#### The task:
Please copy out every line in the material below that contains the string "center". Case matters.

▬▬▬▬▬▬

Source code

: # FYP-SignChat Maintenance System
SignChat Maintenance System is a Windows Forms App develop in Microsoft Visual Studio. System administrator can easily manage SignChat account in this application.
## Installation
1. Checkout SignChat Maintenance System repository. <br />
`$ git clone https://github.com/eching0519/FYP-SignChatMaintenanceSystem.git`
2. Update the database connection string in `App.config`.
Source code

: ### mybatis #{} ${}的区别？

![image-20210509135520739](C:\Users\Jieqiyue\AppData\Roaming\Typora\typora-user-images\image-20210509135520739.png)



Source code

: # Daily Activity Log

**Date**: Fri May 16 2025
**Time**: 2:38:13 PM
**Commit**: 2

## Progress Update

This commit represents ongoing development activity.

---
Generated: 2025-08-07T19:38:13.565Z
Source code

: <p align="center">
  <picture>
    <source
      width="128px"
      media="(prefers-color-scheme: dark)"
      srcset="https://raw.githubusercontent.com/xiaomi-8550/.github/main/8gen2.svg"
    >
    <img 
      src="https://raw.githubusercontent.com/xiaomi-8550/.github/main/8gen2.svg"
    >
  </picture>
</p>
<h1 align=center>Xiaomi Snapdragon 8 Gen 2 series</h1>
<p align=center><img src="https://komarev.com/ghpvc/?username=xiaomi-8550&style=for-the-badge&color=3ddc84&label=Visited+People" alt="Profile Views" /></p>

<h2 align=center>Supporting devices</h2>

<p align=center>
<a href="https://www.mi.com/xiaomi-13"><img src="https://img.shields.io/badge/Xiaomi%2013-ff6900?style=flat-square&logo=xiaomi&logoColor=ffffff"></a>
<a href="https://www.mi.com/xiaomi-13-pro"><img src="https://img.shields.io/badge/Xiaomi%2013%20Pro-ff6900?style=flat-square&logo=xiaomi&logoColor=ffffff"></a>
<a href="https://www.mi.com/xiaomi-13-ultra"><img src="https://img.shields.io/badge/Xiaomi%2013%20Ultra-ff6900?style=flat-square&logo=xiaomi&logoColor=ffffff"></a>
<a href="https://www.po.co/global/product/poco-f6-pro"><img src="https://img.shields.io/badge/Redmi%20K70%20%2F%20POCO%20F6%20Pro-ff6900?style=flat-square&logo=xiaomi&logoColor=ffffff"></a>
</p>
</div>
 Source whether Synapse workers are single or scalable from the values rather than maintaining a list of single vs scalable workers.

▬▬▬▬▬▬

#### Reply:
: <p align="center">
<h1 align=center>Xiaomi Snapdragon 8 Gen 2 series</h1>
<p align=center><img src="https://komarev.com/ghpvc/?username=xiaomi-8550&style=for-the-badge&color=3ddc84&label=Visited+People" alt="Profile Views" /></p>
<h2 align=center>Supporting devices</h2>
<p align=center>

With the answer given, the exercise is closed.